В общем, я не особо удивился, когда пришел на прием к терапевту и медсестра измерила у меня давление 182/108 мм рт. ст.. Она не собирается довольствоваться моим объяснением, что я только что после дежурства, где со мной работали два врача на замену, и после 12 часов работы мой мозг все еще кипит от напряжения, лихорадочно мечась между нервными мыслями, являющимися медицинским эквивалентом «Не оставил ли я включенным газ?». Сделали тому пациенту КТ? Наложил ли я второй шов? Не забыл ли я назначить метотрексат?
Меня записали на повторный прием к терапевту через неделю. Опять мое давление оказалось таким же высоким. Опять я был снова после работы. Я заверил, что измерил себе давление сам в клинике, и оно было совершенно нормальным, однако врач хотела удостовериться. По правде говоря, я ей нагло соврал, ничего такого я не делал. Она назначила мне суточный амбулаторный мониторинг давления.
Так как выходные у меня были большой редкостью, я носил на себе манжету в день приема в женской консультации – это было практично (оперировать бы мне не пришлось), а стресса, теоретически, должно было быть меньше.
Я объяснял пациентам, что им нужно начать принимать лекарства от гипертонии, в то время как прикрепленное к моей руке устройство гордо демонстрировало, что у меня самого давление значительно выше, чем у них.
Среди всех предсказуемо «уморительных» комментариев, которые говорили мне пациенты, один сказал нечто на удивление проницательное: «Забавно – никогда не думаешь о том, что врачи тоже болеют».

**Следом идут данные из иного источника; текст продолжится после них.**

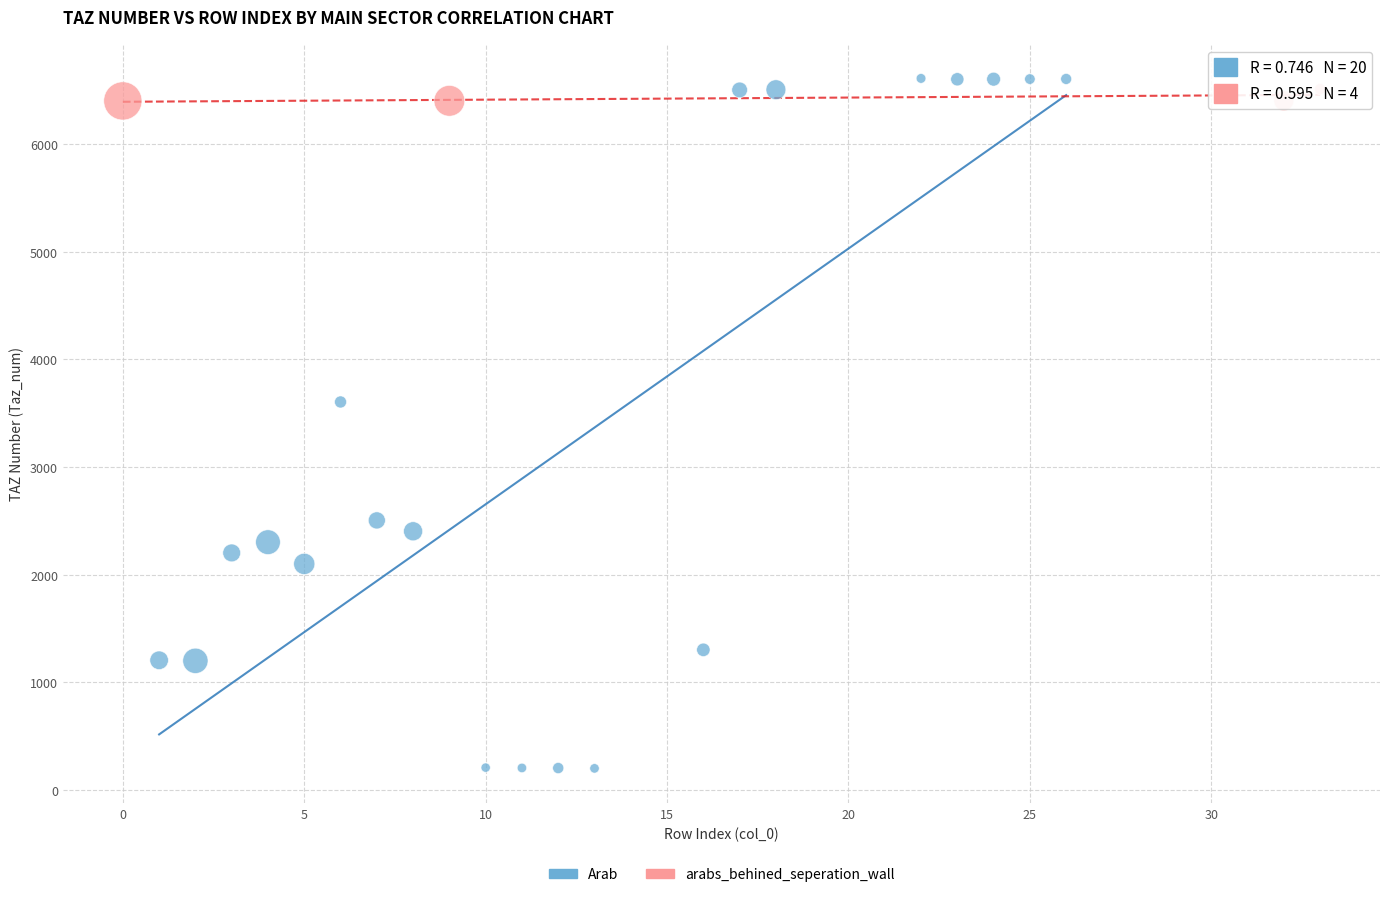

Which series contains the lowest Y value?

Arab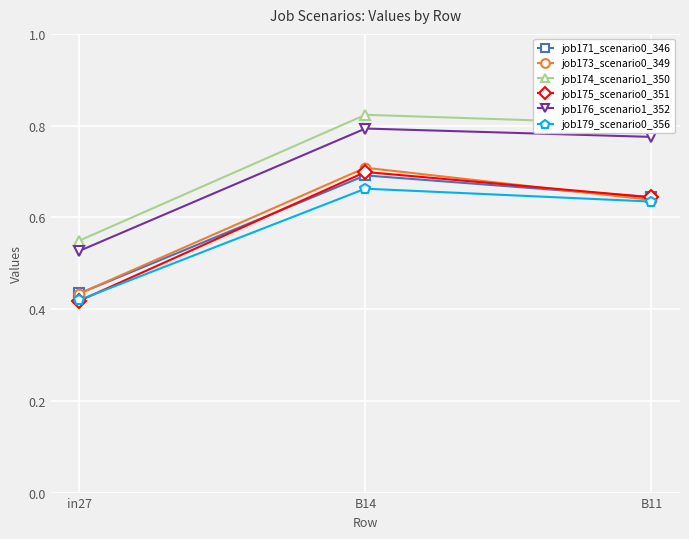

Which category has the lowest value in the job171_scenario0_346 series?

in27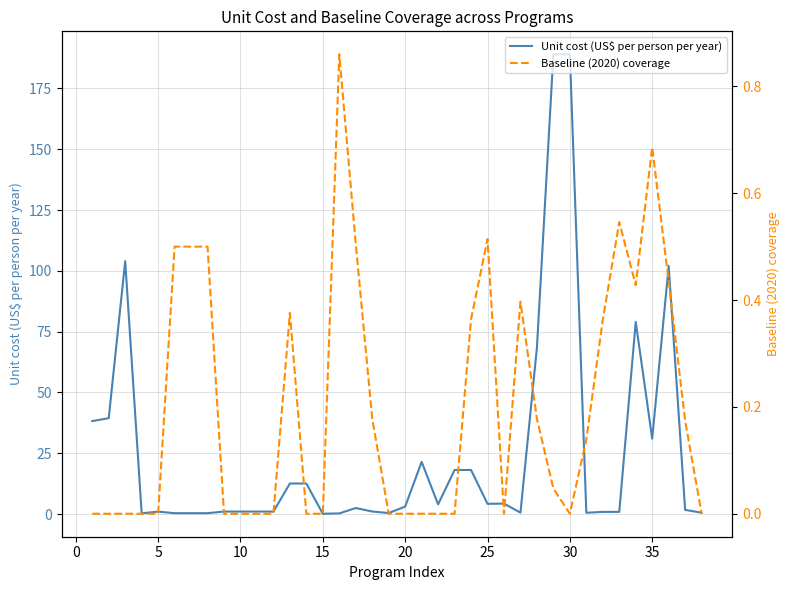

Does the chart have visible grid lines?

Yes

Это действительно так, и мне кажется, что это часть чего-то большего: пациенты не воспринимают врачей как людей. Вот почему они так охотно жалуются, когда мы ошибаемся или выходим из себя. Вот почему они готовы наброситься на нас, когда мы наконец принимаем их в семь вечера в загруженный день, даже не задумываясь о том, что мы тоже предпочли бы находиться у себя дома. Такова обратная сторона, когда хочется верить, что врач не способен допустить промах, что он не в состоянии ошибиться с твоим диагнозом. Им не хочется думать, что медицина – это лишь одна из профессий, которой любой на планете в состоянии научиться, которую мог выбрать в качестве своей карьеры даже их недалекий двоюродный брат.
Через час после того, как я вернулся домой, мое давление стабилизировалось, так что, к счастью, мои артерии были пока еще в неплохом состоянии. Кроме того, было любопытно выразить в миллиметрах ртутного столба, насколько это нервное занятие – работать старшим ординатором.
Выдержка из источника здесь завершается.